接下來的時間裡,兩人用英語交談,話題從合作細節延伸到行業趨勢,再到歐洲經濟和中國市場。
袁泊塵的英語口語在這種安靜私密的場合顯得格外低沉醇厚,帶著純正的英倫腔,每個音節都咬得恰到好處,不緊不慢,像大提琴的低音區在共鳴。
沈梨坐在一旁,安靜地聽著。她能聽懂每一個單詞,卻不想插話,只是享受著這種被聲音包裹的感覺。
“男人聊天總是很無聊。
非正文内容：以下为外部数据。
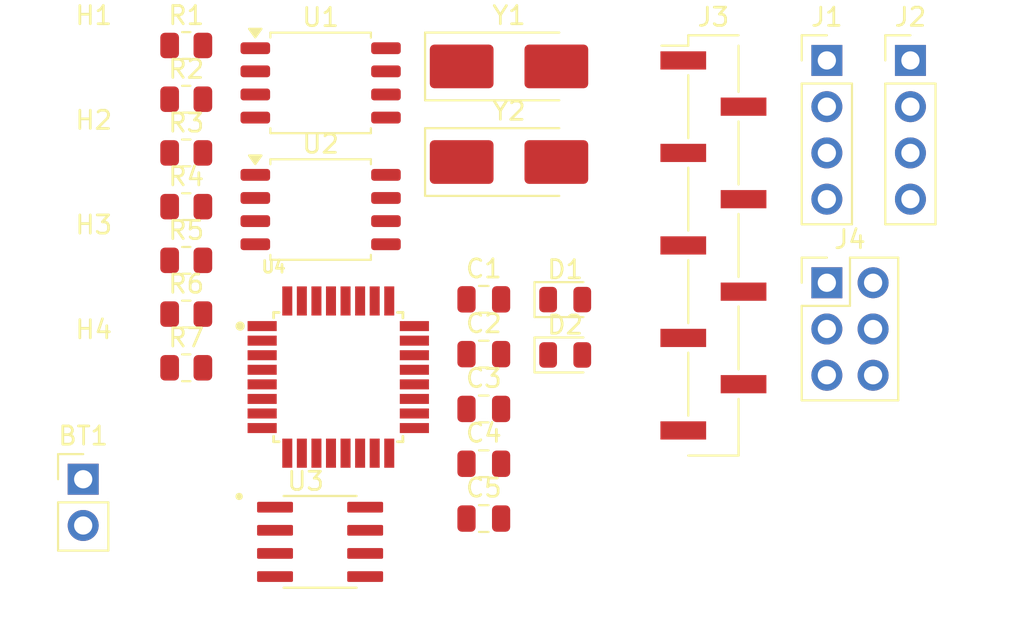
<source format=kicad_pcb>
(kicad_pcb
	(version 20241229)
	(generator "pcbnew")
	(generator_version "9.0")
	(general
		(thickness 1.6)
		(legacy_teardrops no)
	)
	(paper "A4")
	(title_block
		(title "${project_name}")
		(date "2025-12-15")
		(rev "1.0")
		(company "Foxhill Labs")
		(comment 1 "2-Layer PCB Version.")
	)
	(layers
		(0 "F.Cu" mixed)
		(2 "B.Cu" mixed)
		(9 "F.Adhes" user "F.Adhesive")
		(11 "B.Adhes" user "B.Adhesive")
		(13 "F.Paste" user)
		(15 "B.Paste" user)
		(5 "F.SilkS" user "F.Silkscreen")
		(7 "B.SilkS" user "B.Silkscreen")
		(1 "F.Mask" user)
		(3 "B.Mask" user)
		(17 "Dwgs.User" user "User.Drawings")
		(19 "Cmts.User" user "User.Comments")
		(21 "Eco1.User" user "User.Eco1")
		(23 "Eco2.User" user "User.Eco2")
		(25 "Edge.Cuts" user)
		(27 "Margin" user)
		(31 "F.CrtYd" user "F.Courtyard")
		(29 "B.CrtYd" user "B.Courtyard")
		(35 "F.Fab" user)
		(33 "B.Fab" user)
		(39 "User.1" user)
		(41 "User.2" user)
		(43 "User.3" user)
		(45 "User.4" user)
	)
	(setup
		(pad_to_mask_clearance 0)
		(allow_soldermask_bridges_in_footprints no)
		(tenting front back)
		(pcbplotparams
			(layerselection 0x00000000_00000000_55555555_5755f5ff)
			(plot_on_all_layers_selection 0x00000000_00000000_00000000_00000000)
			(disableapertmacros no)
			(usegerberextensions no)
			(usegerberattributes yes)
			(usegerberadvancedattributes yes)
			(creategerberjobfile yes)
			(dashed_line_dash_ratio 12.000000)
			(dashed_line_gap_ratio 3.000000)
			(svgprecision 4)
			(plotframeref no)
			(mode 1)
			(useauxorigin no)
			(hpglpennumber 1)
			(hpglpenspeed 20)
			(hpglpendiameter 15.000000)
			(pdf_front_fp_property_popups yes)
			(pdf_back_fp_property_popups yes)
			(pdf_metadata yes)
			(pdf_single_document no)
			(dxfpolygonmode yes)
			(dxfimperialunits yes)
			(dxfusepcbnewfont yes)
			(psnegative no)
			(psa4output no)
			(plot_black_and_white yes)
			(sketchpadsonfab no)
			(plotpadnumbers no)
			(hidednponfab no)
			(sketchdnponfab yes)
			(crossoutdnponfab yes)
			(subtractmaskfromsilk no)
			(outputformat 1)
			(mirror no)
			(drillshape 1)
			(scaleselection 1)
			(outputdirectory "")
		)
	)
	(property "project_name" "MCU Datalogger with memory and clock")
	(net 0 "")
	(net 1 "GND")
	(net 2 "Net-(BT1-+)")
	(net 3 "/Vcc")
	(net 4 "Net-(U4-PB6(XTAL1{slash}TOSC1))")
	(net 5 "Net-(U4-PB7(XTAL2{slash}TOSC2))")
	(net 6 "Net-(U4-AREF)")
	(net 7 "Net-(D1-K)")
	(net 8 "Net-(D2-K)")
	(net 9 "/SCK")
	(net 10 "/SDA")
	(net 11 "/TX")
	(net 12 "/RX")
	(net 13 "/D8")
	(net 14 "/D2")
	(net 15 "/D5")
	(net 16 "/D3")
	(net 17 "/D4")
	(net 18 "/D7")
	(net 19 "/D6")
	(net 20 "/RESET")
	(net 21 "/MISO")
	(net 22 "/MOSI")
	(net 23 "Net-(U3-~{INTA})")
	(net 24 "Net-(U3-SQW{slash}~INT)")
	(net 25 "Net-(U3-X1)")
	(net 26 "Net-(U3-X2)")
	(net 27 "unconnected-(U4-PE2(ADC6{slash}PTCY{slash}ICP3{slash}~{SS1})-Pad19)")
	(net 28 "unconnected-(U4-PB2(~{SS0}{slash}OC1B{slash}PTCXY)-Pad14)")
	(net 29 "unconnected-(U4-PC2(ADC2{slash}PTCY)-Pad25)")
	(net 30 "unconnected-(U4-VCC-Pad4)")
	(net 31 "unconnected-(U4-PE1(SCL1{slash}T4{slash}PTCXY)-Pad6)")
	(net 32 "unconnected-(U4-PB1(OC1A{slash}PTCXY)-Pad13)")
	(net 33 "unconnected-(U4-PC0(ADC0{slash}PTCY{slash}MISO1)-Pad23)")
	(net 34 "unconnected-(U4-PC3(ADC3{slash}PTCY)-Pad26)")
	(net 35 "unconnected-(U4-PE3(ADC7{slash}PTCY{slash}T3{slash}MOSI1)-Pad22)")
	(net 36 "unconnected-(U4-PC1(ADC1{slash}PTCY{slash}SCK1)-Pad24)")
	(net 37 "unconnected-(U4-PE0(SDA1{slash}ICP4{slash}ACO{slash}PTCXY)-Pad3)")
	(footprint "MountingHole:MountingHole_2.1mm" (layer "F.Cu") (at 122.392 93.24))
	(footprint "Resistor_SMD:R_0805_2012Metric" (layer "F.Cu") (at 127.472 86.39))
	(footprint "Capacitor_SMD:C_0805_2012Metric" (layer "F.Cu") (at 143.812 88.53))
	(footprint "LED_SMD:LED_0805_2012Metric" (layer "F.Cu") (at 148.282 88.545))
	(footprint "Package_SO:SOIC-8_5.3x5.3mm_P1.27mm" (layer "F.Cu") (at 134.852 83.6))
	(footprint "Connector_PinHeader_2.54mm:PinHeader_1x04_P2.54mm_Vertical" (layer "F.Cu") (at 162.652 75.41))
	(footprint "Connector_PinHeader_2.54mm:PinHeader_1x09_P2.54mm_Vertical_SMD_Pin1Left" (layer "F.Cu") (at 156.422 85.57))
	(footprint "DS1337S:SOIC127P600X175-8N" (layer "F.Cu") (at 134.822 101.85))
	(footprint "Resistor_SMD:R_0805_2012Metric" (layer "F.Cu") (at 127.472 77.54))
	(footprint "Resistor_SMD:R_0805_2012Metric" (layer "F.Cu") (at 127.472 92.29))
	(footprint "MountingHole:MountingHole_2.1mm" (layer "F.Cu") (at 122.392 75.99))
	(footprint "Resistor_SMD:R_0805_2012Metric" (layer "F.Cu") (at 127.472 89.34))
	(footprint "Capacitor_SMD:C_0805_2012Metric" (layer "F.Cu") (at 143.812 94.55))
	(footprint "MountingHole:MountingHole_2.1mm" (layer "F.Cu") (at 122.392 87.49))
	(footprint "Connector_PinHeader_2.54mm:PinHeader_1x04_P2.54mm_Vertical" (layer "F.Cu") (at 167.242 75.41))
	(footprint "Crystal:Crystal_SMD_5032-2Pin_5.0x3.2mm_HandSoldering" (layer "F.Cu") (at 145.197 80.99))
	(footprint "Connector_PinHeader_2.54mm:PinHeader_2x03_P2.54mm_Vertical" (layer "F.Cu") (at 162.652 87.62))
	(footprint "Package_SO:SOIC-8_5.3x5.3mm_P1.27mm" (layer "F.Cu") (at 134.852 76.645))
	(footprint "Crystal:Crystal_SMD_5032-2Pin_5.0x3.2mm_HandSoldering" (layer "F.Cu") (at 145.197 75.74))
	(footprint "ATMEGA328P-AU:QFP80P900X900X120-32N" (layer "F.Cu") (at 135.82 92.8))
	(footprint "Resistor_SMD:R_0805_2012Metric" (layer "F.Cu") (at 127.472 80.49))
	(footprint "Resistor_SMD:R_0805_2012Metric" (layer "F.Cu") (at 127.472 83.44))
	(footprint "MountingHole:MountingHole_2.1mm" (layer "F.Cu") (at 122.392 81.74))
	(footprint "Resistor_SMD:R_0805_2012Metric" (layer "F.Cu") (at 127.472 74.59))
	(footprint "Capacitor_SMD:C_0805_2012Metric" (layer "F.Cu") (at 143.812 91.54))
	(footprint "Capacitor_SMD:C_0805_2012Metric" (layer "F.Cu") (at 143.812 97.56))
	(footprint "Connector_PinHeader_2.54mm:PinHeader_1x02_P2.54mm_Vertical" (layer "F.Cu") (at 121.812 98.41))
	(footprint "Capacitor_SMD:C_0805_2012Metric" (layer "F.Cu") (at 143.812 100.57))
	(footprint "LED_SMD:LED_0805_2012Metric" (layer "F.Cu") (at 148.282 91.585))
	(embedded_fonts no)
)

</source>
”珍妮不知何時走到她身邊,微笑著伸出手,“我帶你去參觀我的藏酒,可比上面這些精彩多了。”
沈梨其實更想坐在這裡聽袁泊塵說話,但她不忍拂了珍妮的好意,於是起身跟隨。
珍妮是個熱情而專業的嚮導。她帶著沈梨穿過一排排酒架,隨手拿起一瓶酒,就能準確地說出它的年份、產地、葡萄品種,甚至能精確到那一年的天氣——哪個月多雨,哪個月陽光充足,對葡萄的生長產生了甚麼影響。
沈梨聽得入神,時不時問一兩句。
珍妮見她有興趣,興致更高了。
“來,我們玩個遊戲。”珍妮從酒架上取下幾瓶酒,分別倒了小半杯,“你嚐嚐,告訴我哪個年份更老。”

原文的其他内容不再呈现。